Even in light of all of this, Anwar al-Awlaki, a man who wasn’t shy about stating where he stood, never claimed to be a member of al-Qaeda in the Arabian Peninsula.
So, why would al-Qaeda, even if it had a change of heart, trust such a person with operational or tactical oversight of any organization? The Obama administration’s rationale for the killing of his 16-year-old son, American citizen Abdulrahman Awlaki is even less compelling. This was an American teenager born in Denver, Colo., in 1995, just hanging out with his cousin at an outdoor restaurant, assassinated by the CIA — by the U.S. government.
U.S. officials, originally, leaked stories to the press saying that he was 21 years old. Then, they said that he had been with Ibrahim al-Banna, an Egyptian member of al-Qaeda in the Arabian Peninsula. So, then the prevailing story became the U.S. was trying to kill al-Banna and Abdulrahman Awlaki who just, coincidentally, happened to be next to him. What sinks this account is that the CIA claimed that al-Banna wasn’t on their kill list. To this day, they have failed to give a complete or coherent rendering of why Abdulrahman was killed.

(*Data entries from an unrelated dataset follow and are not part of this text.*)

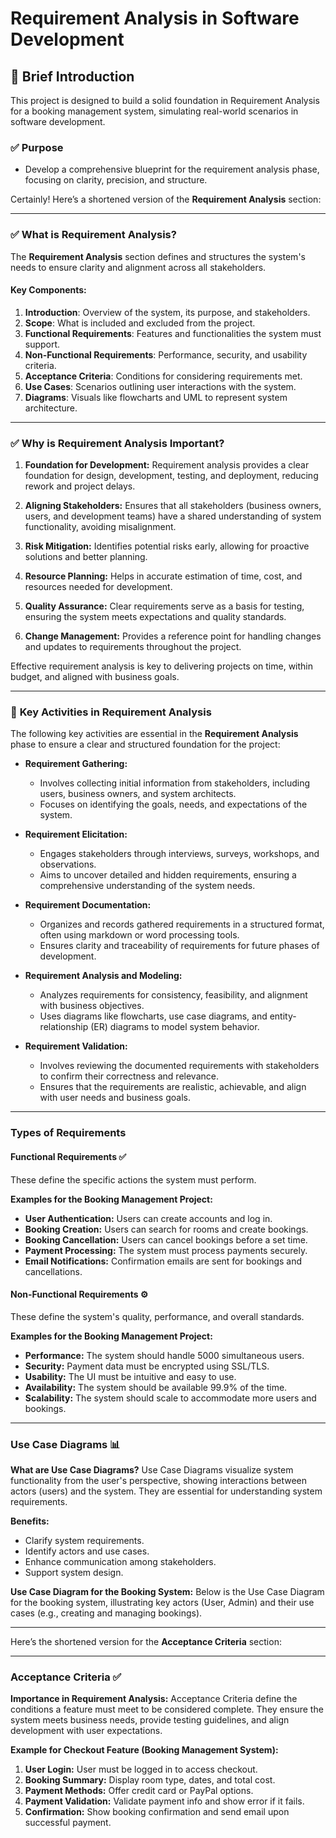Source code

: # Requirement Analysis in Software Development

## 📖 Brief Introduction
This project is designed to build a solid foundation in Requirement Analysis for a booking management system, simulating real-world scenarios in software development. 

### ✅ **Purpose**
- Develop a comprehensive blueprint for the requirement analysis phase, focusing on clarity, precision, and structure.

Certainly! Here’s a shortened version of the **Requirement Analysis** section:

---

### ✅ **What is Requirement Analysis?**

The **Requirement Analysis** section defines and structures the system's needs to ensure clarity and alignment across all stakeholders.

#### **Key Components:**

1. **Introduction**: Overview of the system, its purpose, and stakeholders.
2. **Scope**: What is included and excluded from the project.
3. **Functional Requirements**: Features and functionalities the system must support.
4. **Non-Functional Requirements**: Performance, security, and usability criteria.
5. **Acceptance Criteria**: Conditions for considering requirements met.
6. **Use Cases**: Scenarios outlining user interactions with the system.
7. **Diagrams**: Visuals like flowcharts and UML to represent system architecture.

---

### ✅ **Why is Requirement Analysis Important?**

1. **Foundation for Development:**
   Requirement analysis provides a clear foundation for design, development, testing, and deployment, reducing rework and project delays.

2. **Aligning Stakeholders:**
   Ensures that all stakeholders (business owners, users, and development teams) have a shared understanding of system functionality, avoiding misalignment.

3. **Risk Mitigation:**
   Identifies potential risks early, allowing for proactive solutions and better planning.

4. **Resource Planning:**
   Helps in accurate estimation of time, cost, and resources needed for development.

5. **Quality Assurance:**
   Clear requirements serve as a basis for testing, ensuring the system meets expectations and quality standards.

6. **Change Management:**
   Provides a reference point for handling changes and updates to requirements throughout the project.

Effective requirement analysis is key to delivering projects on time, within budget, and aligned with business goals.

---

### 👥 **Key Activities in Requirement Analysis**

The following key activities are essential in the **Requirement Analysis** phase to ensure a clear and structured foundation for the project:

* **Requirement Gathering:**

  * Involves collecting initial information from stakeholders, including users, business owners, and system architects.
  * Focuses on identifying the goals, needs, and expectations of the system.

* **Requirement Elicitation:**

  * Engages stakeholders through interviews, surveys, workshops, and observations.
  * Aims to uncover detailed and hidden requirements, ensuring a comprehensive understanding of the system needs.

* **Requirement Documentation:**

  * Organizes and records gathered requirements in a structured format, often using markdown or word processing tools.
  * Ensures clarity and traceability of requirements for future phases of development.

* **Requirement Analysis and Modeling:**

  * Analyzes requirements for consistency, feasibility, and alignment with business objectives.
  * Uses diagrams like flowcharts, use case diagrams, and entity-relationship (ER) diagrams to model system behavior.

* **Requirement Validation:**

  * Involves reviewing the documented requirements with stakeholders to confirm their correctness and relevance.
  * Ensures that the requirements are realistic, achievable, and align with user needs and business goals.

---

### **Types of Requirements**

#### **Functional Requirements** ✅

These define the specific actions the system must perform.

**Examples for the Booking Management Project:**

* **User Authentication:** Users can create accounts and log in.
* **Booking Creation:** Users can search for rooms and create bookings.
* **Booking Cancellation:** Users can cancel bookings before a set time.
* **Payment Processing:** The system must process payments securely.
* **Email Notifications:** Confirmation emails are sent for bookings and cancellations.

#### **Non-Functional Requirements** ⚙️

These define the system's quality, performance, and overall standards.

**Examples for the Booking Management Project:**

* **Performance:** The system should handle 5000 simultaneous users.
* **Security:** Payment data must be encrypted using SSL/TLS.
* **Usability:** The UI must be intuitive and easy to use.
* **Availability:** The system should be available 99.9% of the time.
* **Scalability:** The system should scale to accommodate more users and bookings.

---

### **Use Case Diagrams** 📊

**What are Use Case Diagrams?**
Use Case Diagrams visualize system functionality from the user's perspective, showing interactions between actors (users) and the system. They are essential for understanding system requirements.

**Benefits:**

* Clarify system requirements.
* Identify actors and use cases.
* Enhance communication among stakeholders.
* Support system design.

**Use Case Diagram for the Booking System:**
Below is the Use Case Diagram for the booking system, illustrating key actors (User, Admin) and their use cases (e.g., creating and managing bookings).


---

Here’s the shortened version for the **Acceptance Criteria** section:

---

### **Acceptance Criteria** ✅

**Importance in Requirement Analysis:**
Acceptance Criteria define the conditions a feature must meet to be considered complete. They ensure the system meets business needs, provide testing guidelines, and align development with user expectations.

**Example for Checkout Feature (Booking Management System):**

1. **User Login:** User must be logged in to access checkout.
2. **Booking Summary:** Display room type, dates, and total cost.
3. **Payment Methods:** Offer credit card or PayPal options.
4. **Payment Validation:** Validate payment info and show error if it fails.
5. **Confirmation:** Show booking confirmation and send email upon successful payment.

Robert Gibbs, former White House press secretary and Obama surrogate, did, however, have this explanation to offer: “I would suggest that you should have a far more responsible father. If they’re truly concerned about the well-being of their children, I don’t think becoming an al-Qaeda jihadist terrorist is the best way to go about doing your business.”
Now, how can that view be considered anything less than radical? Isn’t the rationale for this continuing and misguided “war on terror,” is that the terrorists have no regard for the lives of the innocent; that they indiscriminately and callously kill and their enemies deserve what they get? Gibbs’ statement is dangerously close to that perspective, some might say identical. When did he become … radicalized? Or, when was he called radical?
Conclusion
It is a near certainty that there will be those who will, in viewing this piece, say, in regard to counterterrorism, that those who cause death and destruction ought to be brought to justice.

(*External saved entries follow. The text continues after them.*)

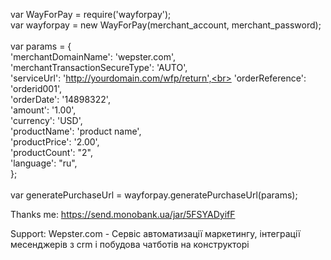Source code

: var WayForPay = require('wayforpay');
<br>
var wayforpay = new WayForPay(merchant_account, merchant_password);<br>
<br>
var params = {<br>
    'merchantDomainName': 'wepster.com',<br>
    'merchantTransactionSecureType': 'AUTO',<br>
    'serviceUrl': 'http://yourdomain.com/wfp/return',<br>
    'orderReference': 'orderid001',<br>
    'orderDate': '14898322',<br>
    'amount': '1.00',<br>
    'currency': 'USD',<br>
    'productName': 'product name',<br>
    'productPrice': '2.00',<br>
    'productCount': "2",<br>
    'language': "ru",<br>
    };<br>
<br>
var generatePurchaseUrl = wayforpay.generatePurchaseUrl(params);







Thanks me:
https://send.monobank.ua/jar/5FSYADyifF



Support:
Wepster.com - Сервіс автоматизації маркетингу, інтеграції месенджерів з crm і побудова чатботів на конструкторі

Exactly. There will be some who will say that the suffering of those impacted by those with no consideration for life or the law must be stopped. Exactly. And yes, radicalization has to be challenged and there is no excuse for the violence visited upon innocent men, women and children.
Exactly, exactly, exactly. If it is wrong for al-Qaeda; the Tsarnaev brothers and others to engage in such acts, then it must be wrong for the CIA and the U.S. government as well.
I was a professor and administrator at the same university where Dzhokhar Tsarnaev was a student. This writer has enough tears to go around; this heart can ache just as passionately for those in Yemen, Palestine, Iraq and Somalia, as it does for those in, the state that it called home for six years, Massachusetts.
The question still remains, however, who calls the State radical? When do we talk about the radicalization of a government?
Six days after the U.S. bombed his village, Yemeni activist Farea al-Muslimi testified on Capitol Hill about the U.S. drone wars:
“In the best, what Wessab’s villagers knew of the U.S. was based on my stories about my wonderful experiences here. The friendships and values I experienced and described to the villagers helped them understand the America that I know and that I love. Now, however, when they think of America, they think of the terror they feel from the drones that hover over their heads, ready to fire missiles at any time. What the violent militants had previously failed to achieve, one drone strike accomplished in an instant. There is now an intense anger against America in Wessab.”
Isn’t it time, when it comes to radicalization, for this nation to take a long look in the mirror?